The goal of girth work is to train the tunica, the corpus cavernosum, and the penis’s ability to hold blood. When edema takes over, you are no longer really training the blood-holding structures. You are training the space between the deeper tissue, skin, fascia, and fluid compartments to hold swelling.
That is not the same thing as building real girth.
This is why we like the 10% rule as a rough ceiling. If you are staying below about 10% temporary expansion, you are probably not creating excessive edema. Once you are beyond that, you are likely past what collagen can reasonably fatigue without injury or swelling dominating the result.
Preventing edema usually comes down to balancing pressure and time. Too much pressure for too long is where guys get into trouble.
Practical takeaway: some temporary expansion is normal. Swelling becoming the main adaptation is the problem.
Should I consider filler, pubic lipo, or other procedures for size?
We do not shame anyone for considering procedures, but we would be careful.
For filler, hyaluronic acid is usually the more reasonable starting point because it is temporary compared to more permanent options. It lets you see whether you actually like the look and feel before doing something harder to reverse.
The concern is that filler adds another layer around the tunica. That can make future natural expansion harder because now there is more material around the structure you are trying to train.
With pubic liposuction, we would be cautious before assuming the fat pad is actually the issue. Hip position, posture, fascia, skin laxity, and pelvic orientation can all affect how much visible shaft you appear to have.
You may not have a huge fat pad. You may have a posture or tissue-positioning issue.
So before scheduling something expensive and permanent, we would work on posture and get the actual fat pad assessed.
Practical takeaway: procedures can change appearance, but they can also complicate future training. Make sure you are solving the right problem first.
Biggest Takeaway
The biggest theme is that PE is not just about doing more.
More time, more pressure, more weight, more frequency, and more intensity are not automatically better. The goal is controlled adaptation.

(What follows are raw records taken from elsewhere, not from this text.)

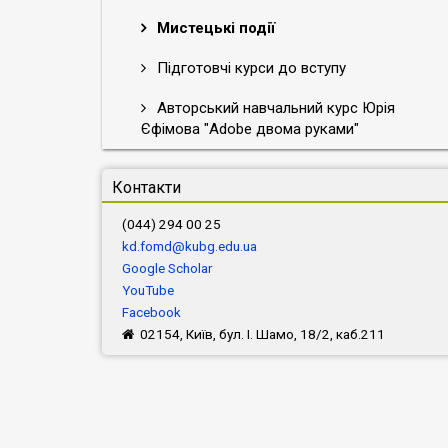
Мистецькі події
Підготовчі курси до вступу
Авторський навчальний курс Юрія
Єфімова "Adobe двома руками"
Контакти
(044) 294 00 25
kd.fomd@kubg.edu.ua
Google Scholar
YouTube
Facebook
02154, Київ, бул. І. Шамо, 18/2, каб.211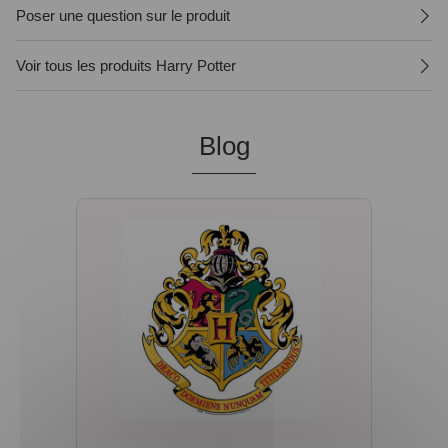
Poser une question sur le produit
Voir tous les produits Harry Potter
Blog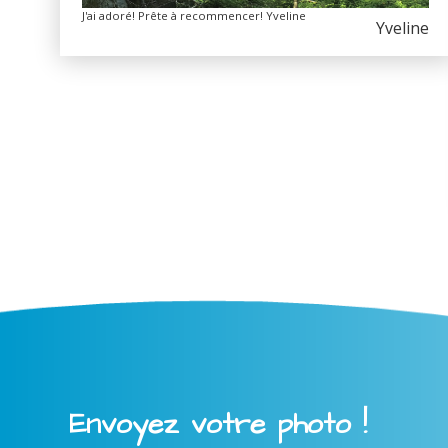
J'ai adoré! Prête à recommencer! Yveline
Yveline
Envoyez votre photo !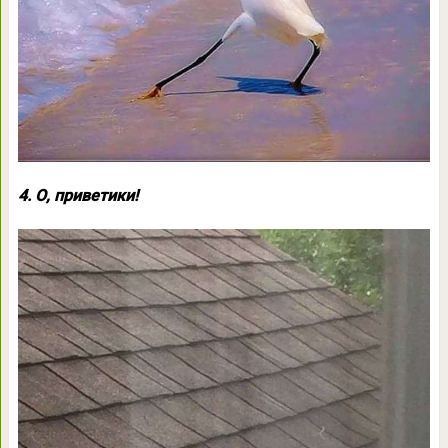
4. О, приветики!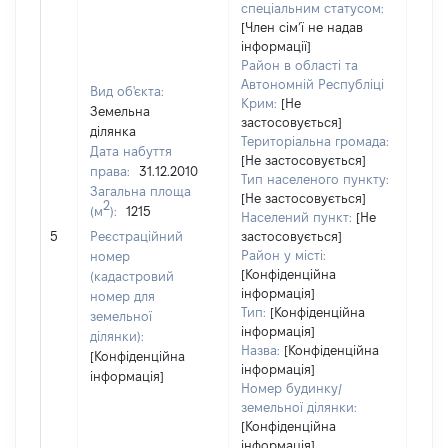
спеціальним статусом:
[Член сімʼї не надав
інформації]
Район в області та
Автономній Республіці
Вид об'єкта:
Крим:
[Не
Земельна
застосовується]
ділянка
Територіальна громада:
Дата набуття
[Не застосовується]
права:
31.12.2010
Тип населеного пункту:
Загальна площа
[Не застосовується]
2
(м
):
1215
Населений пункт:
[Не
[Не
5
Реєстраційний
застосовується]
заст
Район у місті:
номер
[Конфіденційна
(кадастровий
інформація]
номер для
Тип:
[Конфіденційна
земельної
інформація]
ділянки):
Назва:
[Конфіденційна
[Конфіденційна
інформація]
інформація]
Номер будинку/
земельної ділянки:
[Конфіденційна
інформація]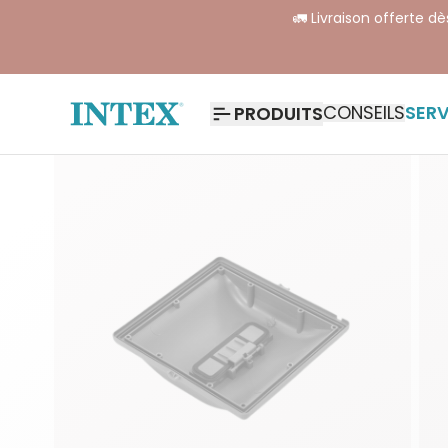
🚛 Livraison offerte d
CONSEILS
SERV
PRODUITS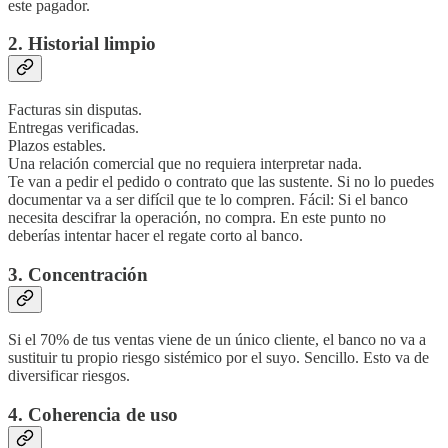
este pagador.
2. Historial limpio
Facturas sin disputas.
Entregas verificadas.
Plazos estables.
Una relación comercial que no requiera interpretar nada.
Te van a pedir el pedido o contrato que las sustente. Si no lo puedes
documentar va a ser difícil que te lo compren. Fácil: Si el banco
necesita descifrar la operación, no compra. En este punto no
deberías intentar hacer el regate corto al banco.
3. Concentración
Si el 70% de tus ventas viene de un único cliente, el banco no va a
sustituir tu propio riesgo sistémico por el suyo. Sencillo. Esto va de
diversificar riesgos.
4. Coherencia de uso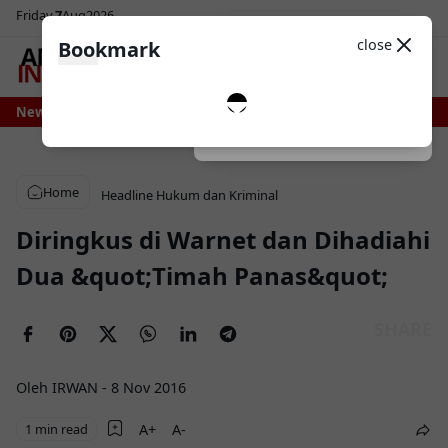
Friday
7
Aug
2026
Sosial Media
Theme
close
Bookmark
0
ni Bone Bersiap Nikmati Pasokan Air Lebih Stabil, Irigasi Bengo Direhabilita
News
Dark
System
Light
Home
Headline
Hukum dan Kriminal
Diringkus di Warnet dan Dihadiahi
Dua &quot;Timah Panas&quot;
Oleh IRWAN
-
8 Nov 2016
1 min read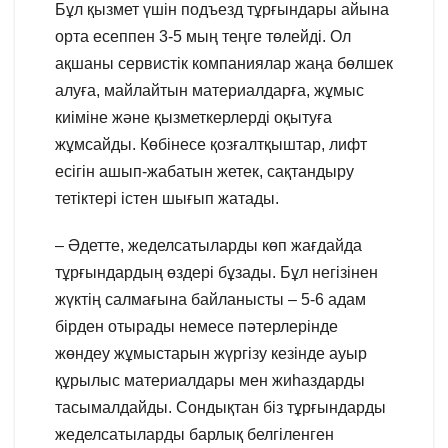
Бұл қызмет үшін подъезд тұрғындары айына
орта есеппен 3-5 мың теңге төлейді. Ол
ақшаны сервистік компаниялар жаңа бөлшек
алуға, майлайтын материалдарға, жұмыс
киіміне және қызметкерлерді оқытуға
жұмсайды. Көбінесе қозғалтқыштар, лифт
есігін ашып-жабатын жетек, сақтандыру
тетіктері істен шығып жатады.
– Әдетте, жеделсатыларды көп жағдайда
тұрғындардың өздері бұзады. Бұл негізінен
жүктің салмағына байланысты – 5-6 адам
бірден отырады немесе пәтерлерінде
жөндеу жұмыстарын жүргізу кезінде ауыр
құрылыс материалдары мен жиһаздарды
тасымалдайды. Сондықтан біз тұрғындарды
жеделсатыларды барлық белгіленген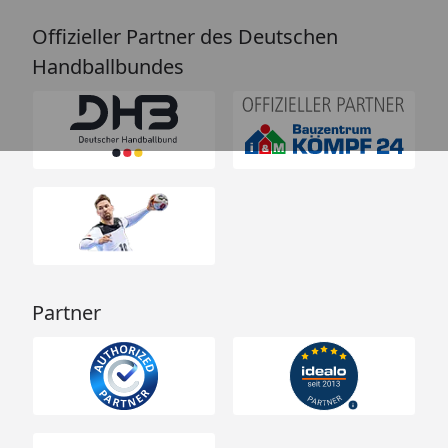
Offizieller Partner des Deutschen
Handballbundes
Partner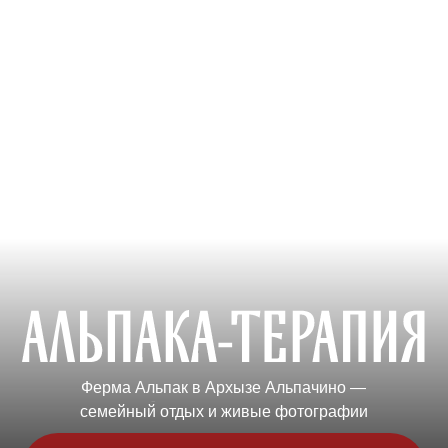
ЧТО ВАС ЖДЁТ
НА ФЕРМЕ АЛЬП
Ферма Альпак в Архызе Альпачино —
семейный отдых и живые фотографии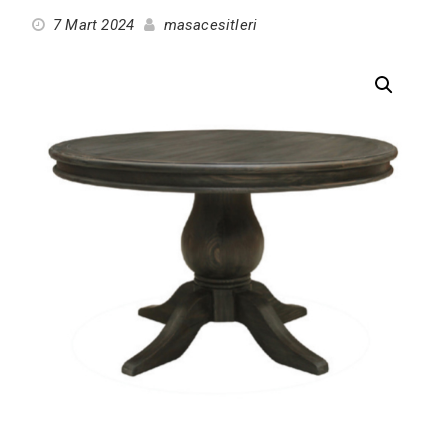
7 Mart 2024
masacesitleri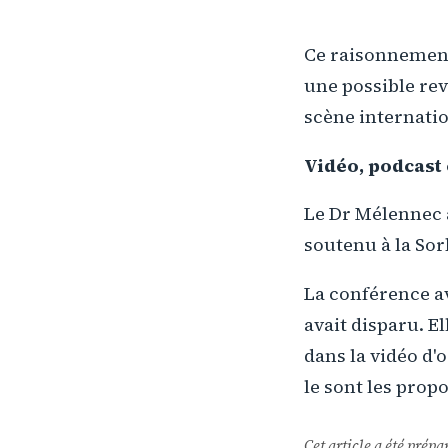
Ce raisonnement,
une possible re
scène internatio
Vidéo, podcast
Le Dr Mélennec a
soutenu à la Sor
La conférence a
avait disparu. E
dans la vidéo d'
le sont les prop
Cet article a été prépa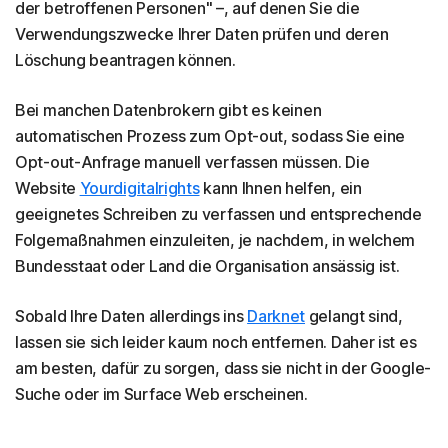
der betroffenen Personen" –, auf denen Sie die
Verwendungszwecke Ihrer Daten prüfen und deren
Löschung beantragen können.
Bei manchen Datenbrokern gibt es keinen
automatischen Prozess zum Opt-out, sodass Sie eine
Opt-out-Anfrage manuell verfassen müssen. Die
Website
Yourdigitalrights
kann Ihnen helfen, ein
geeignetes Schreiben zu verfassen und entsprechende
Folgemaßnahmen einzuleiten, je nachdem, in welchem
Bundesstaat oder Land die Organisation ansässig ist.
Sobald Ihre Daten allerdings ins
Darknet
gelangt sind,
lassen sie sich leider kaum noch entfernen. Daher ist es
am besten, dafür zu sorgen, dass sie nicht in der Google-
Suche oder im Surface Web erscheinen.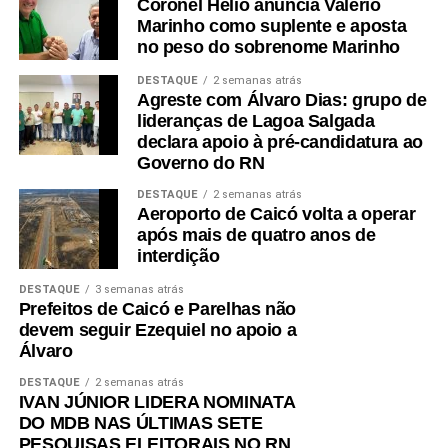
Coronel Hélio anuncia Valério
Durante a reunião, os participantes destacaram a
Marinho como suplente e aposta
importância da aproximação permanente entre o Poder
no peso do sobrenome Marinho
Legislativo e o setor produtivo para a construção de
DESTAQUE
2 semanas atrás
soluções que favoreçam o ambiente de negócios, a
Agreste com Álvaro Dias: grupo de
geração de emprego e renda e a atração de novos
lideranças de Lagoa Salgada
declara apoio à pré-candidatura ao
investimentos.
Governo do RN
O presidente Roberto Serquiz destacou a agenda de
DESTAQUE
2 semanas atrás
desenvolvimento proposta pela FIERN que aponta para
Aeroporto de Caicó volta a operar
iniciativas nas áreas de infraestrutura e regulatória com o
após mais de quatro anos de
interdição
objetivo de incentivar o crescimento da indústria.
DESTAQUE
3 semanas atrás
“O RN tem um enorme potencial para transformar as suas
Prefeitos de Caicó e Parelhas não
riquezas, de forma sustentável, em oportunidade e renda
devem seguir Ezequiel no apoio a
para o nosso povo e isso passa pelo fortalecimento da
Álvaro
indústria”, disse o presidente da FIERN.
DESTAQUE
2 semanas atrás
IVAN JÚNIOR LIDERA NOMINATA
DO MDB NAS ÚLTIMAS SETE
PESQUISAS ELEITORAIS NO RN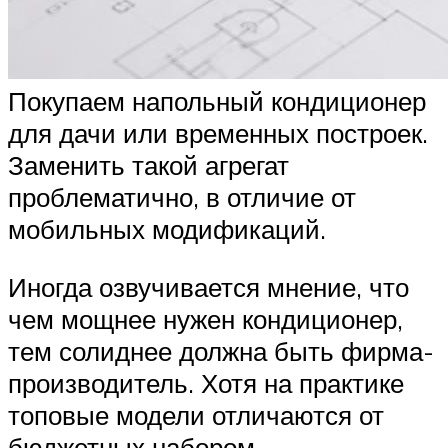
Покупаем напольный кондиционер
для дачи или временных построек.
Заменить такой агрегат
проблематично, в отличие от
мобильных модификаций.
Иногда озвучивается мнение, что
чем мощнее нужен кондиционер,
тем солиднее должна быть фирма-
производитель. Хотя на практике
топовые модели отличаются от
бюджетных набором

You want enough stress to create fatigue and growth signaling, but not so much that you are just creating edema, discoloration, blood vessel irritation, pelvic floor fatigue, or injury.
The best long-term approach is boring but effective:
Train with the least stimulus that still works.
Track stretched length, girth response, erection quality, and recovery.
Take breaks when needed.
Do not chase pressure or weight just to feel like you are doing more.
And build the body that can actually support the size you are trying to gain.